2,300 false insurance claims made every week
06 August 2010
Fraudulent insurance claims are at a record high according to new figures released by the Association of British Insurers (ABI).
Over 2,300 false insurance claims are made every week in the UK which totals up to more than £16 million.
The ABI's figures reveal that in 2009 the number of detected fraudulent insurance claims rose by 14% in comparison to the previous year's figures. A total of 122,000 bogus claims were uncovered last year, valued at £840 million.
Motor insurance frauds were the most expensive in 2009, amounting to £410 million in false claims. Home insurance was the most common, which accounted for nearly half (62,000) of the total number of detected false claims in 2009.

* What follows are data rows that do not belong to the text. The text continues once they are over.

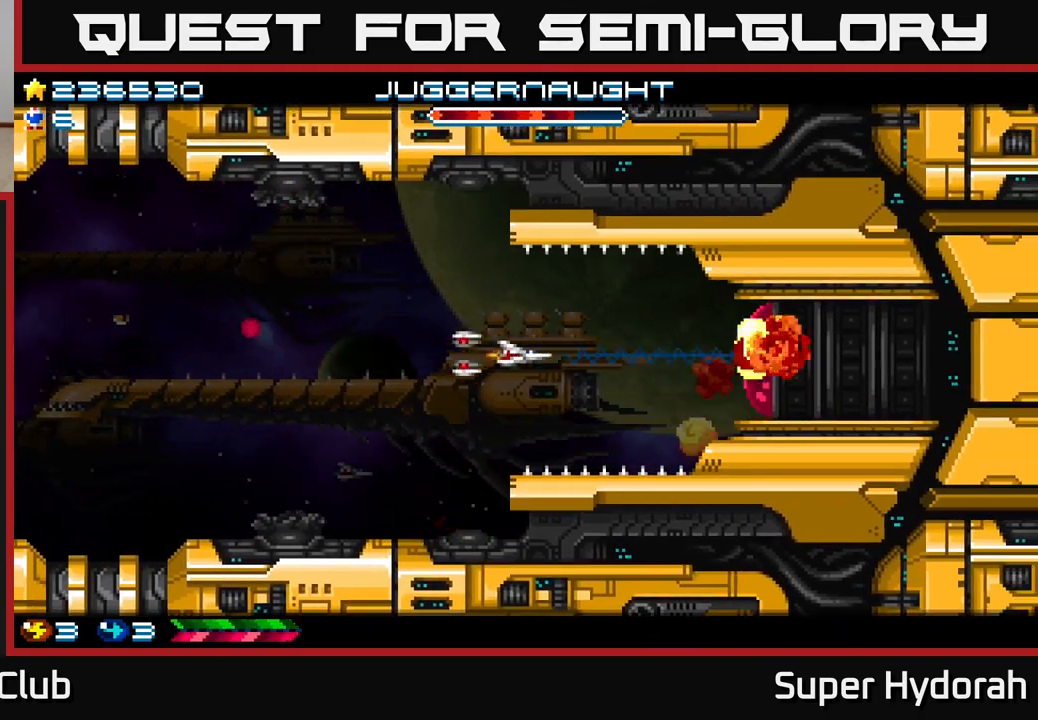
{"buttons": ["A", "DPAD_LEFT"], "left_stick": "center", "events": [[17, "DPAD_LEFT", "down"], [283, "DPAD_LEFT", "up"], [417, "DPAD_LEFT", "down"]]}
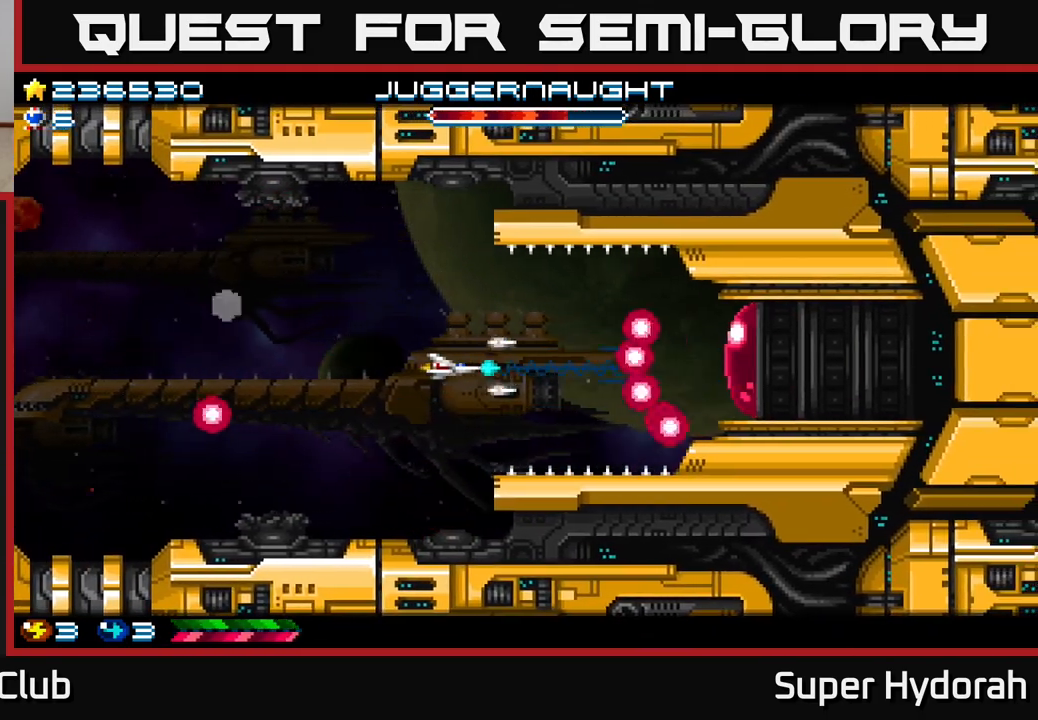
{"buttons": ["A", "DPAD_RIGHT"], "left_stick": "center", "events": [[200, "DPAD_LEFT", "up"], [350, "DPAD_RIGHT", "down"]]}
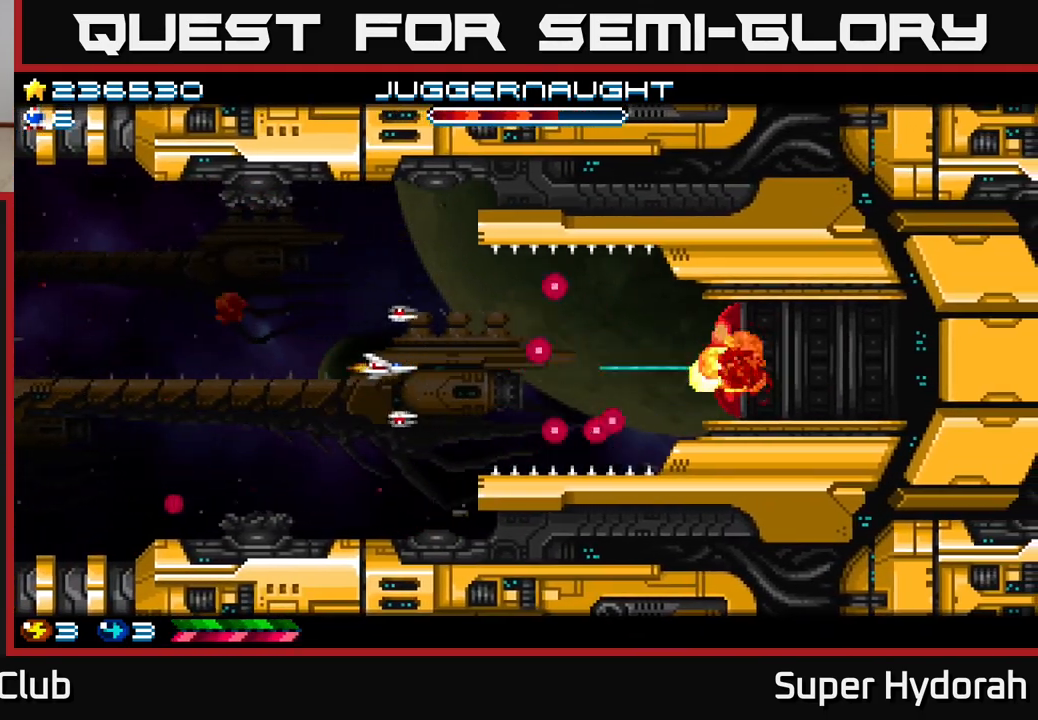
{"buttons": ["A", "DPAD_LEFT"], "left_stick": "center", "events": [[150, "DPAD_RIGHT", "up"], [183, "DPAD_LEFT", "down"]]}
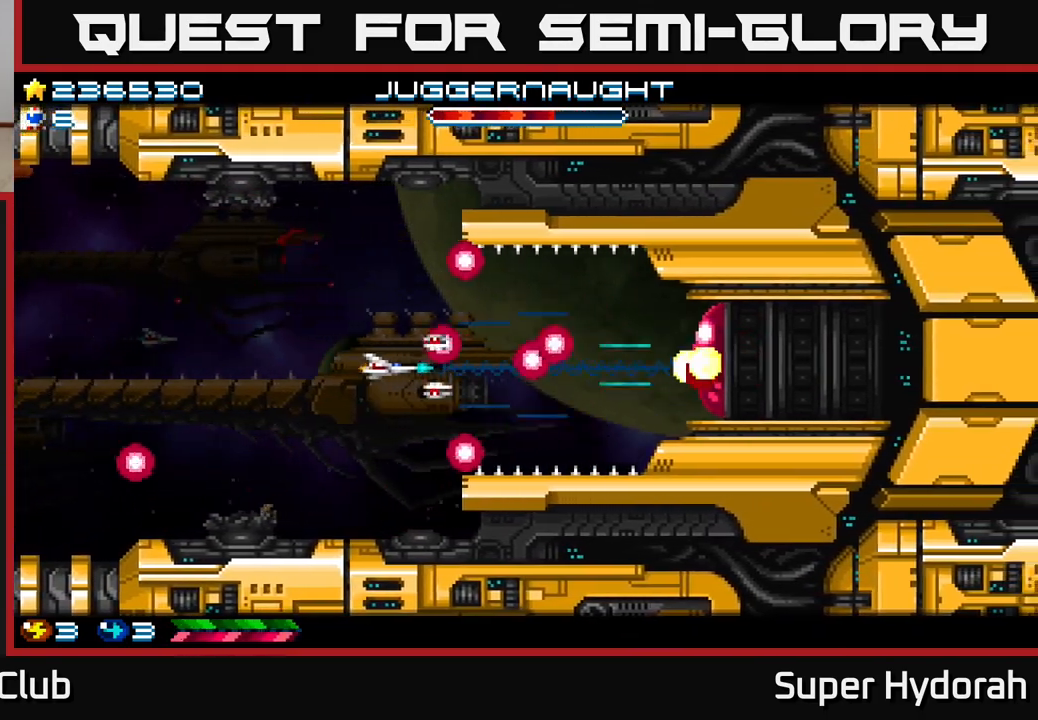
{"buttons": ["A", "DPAD_LEFT"], "left_stick": "center", "events": [[333, "DPAD_LEFT", "up"], [500, "DPAD_LEFT", "down"]]}
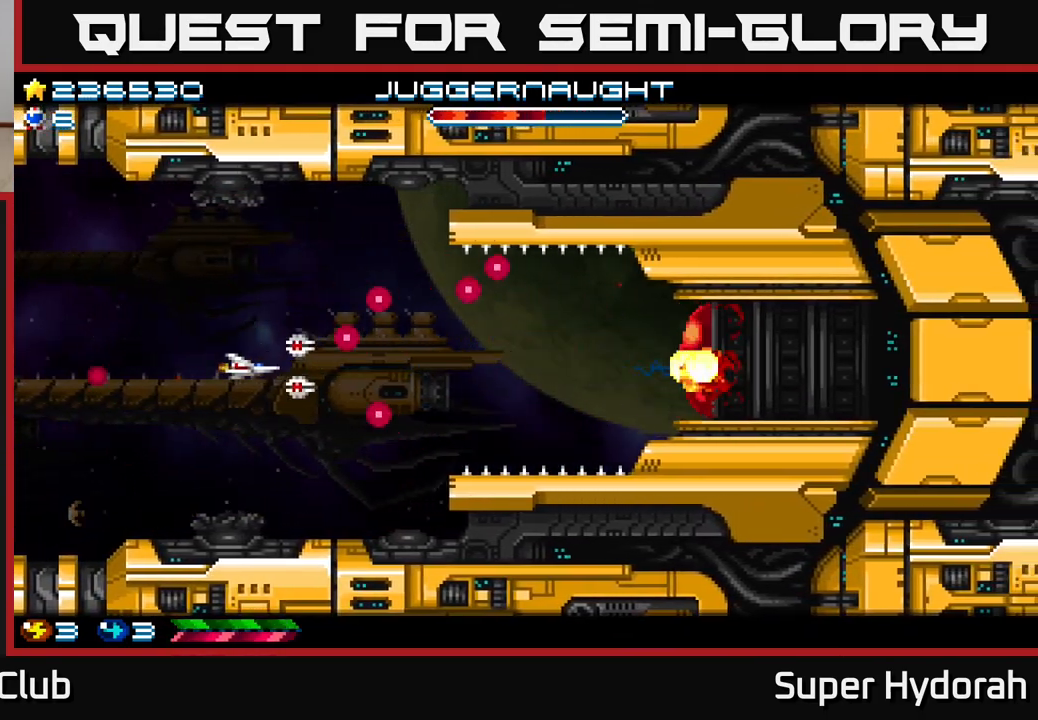
{"buttons": ["A", "DPAD_DOWN", "DPAD_LEFT"], "left_stick": "center", "events": [[150, "DPAD_LEFT", "up"], [350, "DPAD_LEFT", "down"], [483, "DPAD_DOWN", "down"]]}
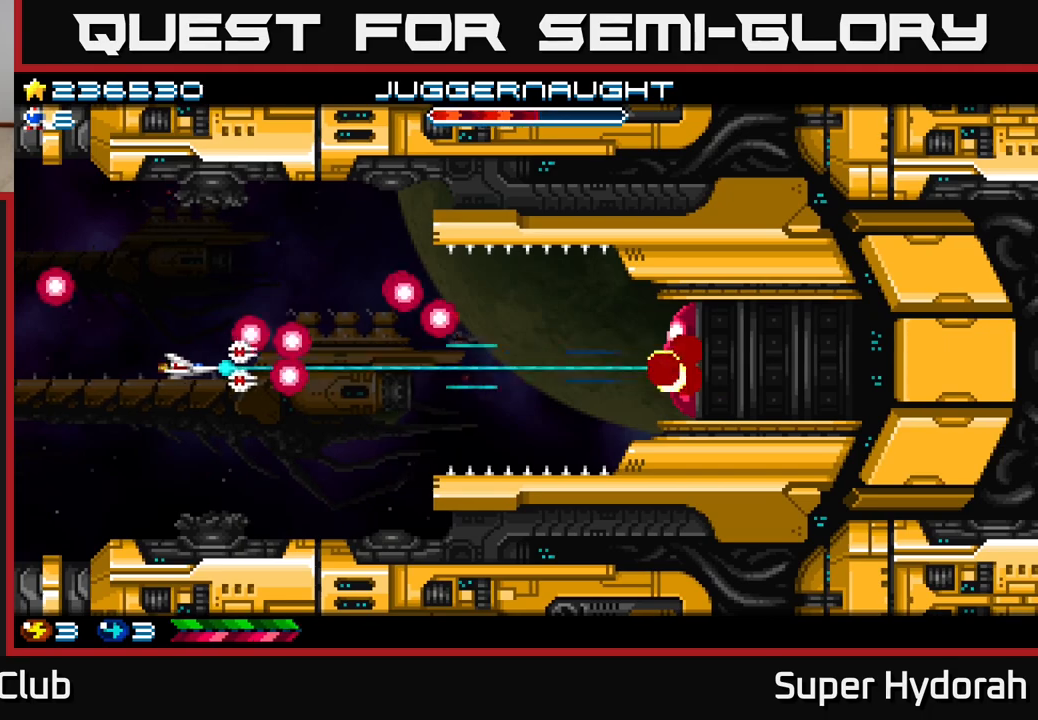
{"buttons": ["A", "DPAD_UP", "DPAD_LEFT"], "left_stick": "center", "events": [[17, "DPAD_LEFT", "up"], [133, "DPAD_RIGHT", "down"], [367, "DPAD_DOWN", "up"], [400, "DPAD_RIGHT", "up"], [467, "DPAD_UP", "down"], [483, "DPAD_LEFT", "down"]]}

Fraudsters put forward 8,500 liability claims last year, where the majority lied to claim personal injury insurance. Similar to 2008, figures showed that 4% of all claims by cost were fraudulent, but this is double the figure from five years ago.
The rise in personal debt and the huge financial pressures that families are facing are the main factors for the startling rise in insurance frauds, according to an ABI spokesperson.
Some of the most incredulous cases included a man who alleged he had fractured his hand after tripping over a pothole in the street, when in fact he had punched a wall during a domestic argument.
In another case, a young female suspected of shoplifting injured herself from jumping down some stairs while running away from security guards, yet told her insurer that she had tripped over a loose pavement.
Nick Starling, the ABI's director of general insurance and health, said that the high number of false claims means that honest insurance holders have to pay more.:
"Reducing fraud remains an ongoing battle for the insurance industry. Our honest customers rightly object to having to pay higher premiums to subsidise the fraudulent minority, which is why insurers continue to up their game in the war on the cheats," he said.
"Whether claiming against a third party for bogus personal injury or on their own insurance, fraudsters are more likely than ever to get caught, leading to more expensive and harder to obtain insurance and credit, and the possibility of a criminal record."